On February 1, 2023, the California Privacy Protection Agency (CPPA) released a final draft of the regulations for enforcing the California Privacy Rights Act (CPRA). These regulations provide stricter restrictions on the collection of personal information. Of note is that collection practices must be “consistent with the reasonable expectations of the consumers.” According to 11 C.C.R. § 7002(b), expected to become final this year, “reasonable expectations” hinge on factors such as the relationship between the business and its consumers, the source of personal information, and the methods employed by the business collecting the data, and the involvement of other entities and third parties. If CPPA takes an expansive enforcement position on Section 7002, several types of automotive businesses could be impacted by this “consumer expectation” test.

First, roadside services could feel the pinch.
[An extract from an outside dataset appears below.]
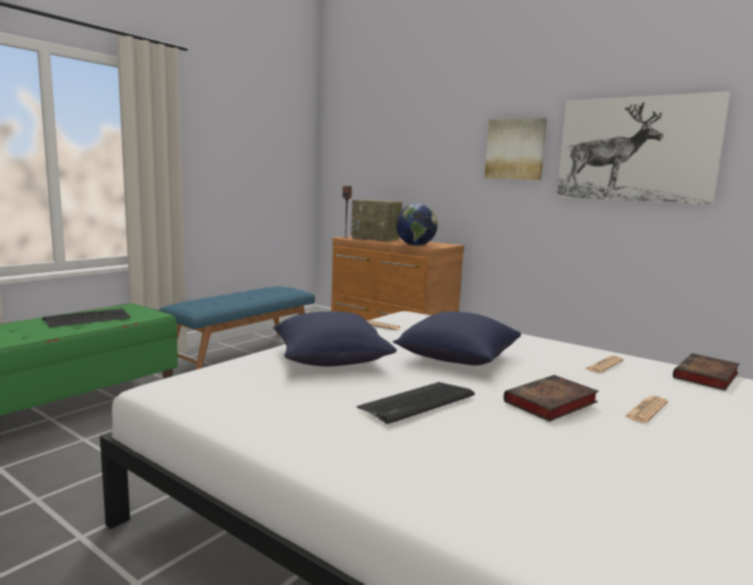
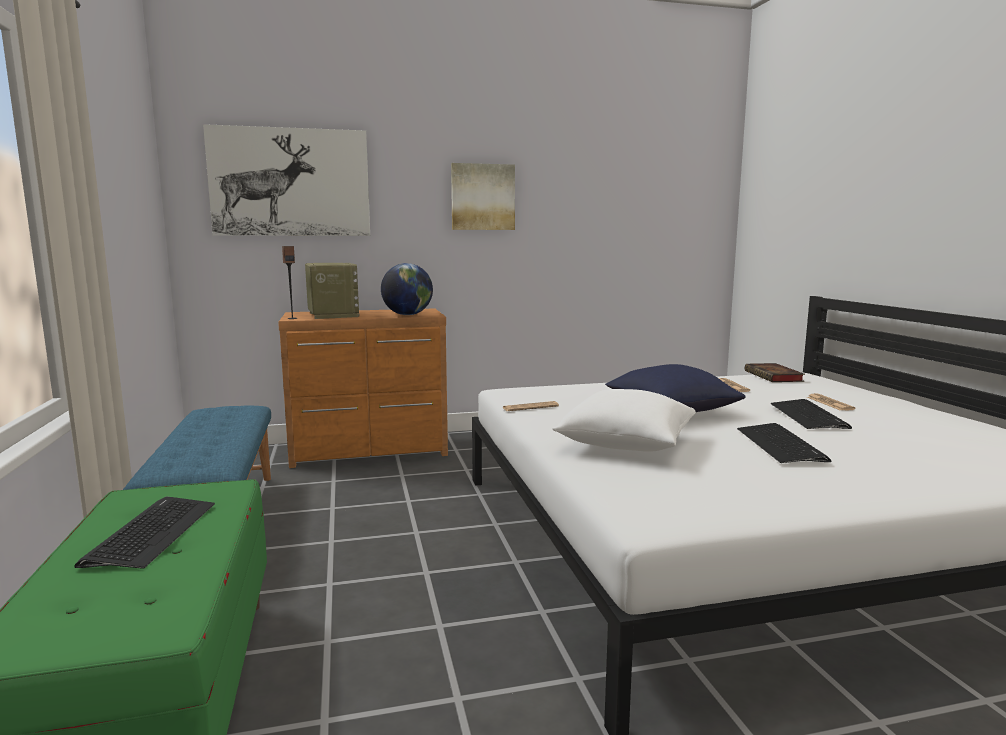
camera: 50 degrees left, 0 degrees up
blue pillow [273,311,397,366] -> white pillow [552,389,695,452]
radio [351,200,402,242] -> radio turned 90 degrees counterclockwise [305,263,359,319]
book [504,375,599,422] -> keyboard [771,399,852,429]
picture [556,91,731,204] -> picture moved to [203,124,370,236]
These services, offered by telematics services, OEMs, and auto clubs, transmit driver and vehicle data from an initial service request, down a chain of service providers, to an endpoint that has the in-person interaction with the consumer. For example, if a consumer experiences a breakdown, the consumer contacts a service point of contact (SPOC). The SPOC, in turn, transmits personal information such as the consumer’s name, location, and other details to a provider like a towing company. That company may in turn transmit this information to independent subcontractors like tow truck drivers who interface with the consumer. If enforced aggressively, Section 7002 could impose significant burdens on SPOCs, whether to disclose upfront the categories of players in the on-the-road service ecosystem—or to disclose even the names of providers themselves. In the best case, this would make disclosures more awkward and intrusive. In the worst case, the SPOC could be required to divine the identities of every player in the process – even before it starts.

Second, one-stop car shopping sites could have a harder time. These sites create referrals to dealers. Some are sponsored by OEMs that due to state franchise laws cannot sell cars directly. Others are multi-line independent operators who allow shopping across nameplates. Although it is straightforward for these sites to provide disclosures to consumers of the generalities of how businesses get their personal information, the behind-the-scenes magic is driven through a network of service providers that may not be fully determined until the consumer hits “submit.” If CPPA interprets Section 7002 as requiring disclosures of specific referred dealers, it could inject additional steps into the referral process.

Finally, the life of larger auto dealerships and groups—those reaching CCPA/CPRA’s $25 million revenue threshold—could become more complicated. At a practical level, car dealerships are major clearinghouses of information related to cars and their owners. Their core business revolves around selling vehicles and servicing them. This generates considerable data exchanges with OEMS, creating one form of consumer expectation. But dealers also derive considerable revenue from the sale of third-party products. For example, they collect highly sensitive personal and financial information when arranging auto loans. They also handle personal information in the context of selling insurance and service plans. The sheer number of personal information transfers involved—whether on the dealer’s own behalf or acting as a sales agent of others—means that any increase in the breadth of disclosures means a greatly increased burden overall.

Key Takeaways:

  • Automotive businesses that handle complex flows of personal information should carefully monitor CPPA’s enforcement of Section 7002.
  • Depending on how CPPA enforces this regulation, businesses may need to significantly augment disclosures and more closely control downstream uses.
  • Where personal information is being routed in real-time, or just in time, businesses should consider alternate website designs and user interfaces that accommodate more specific identifications of service providers and third-party recipients.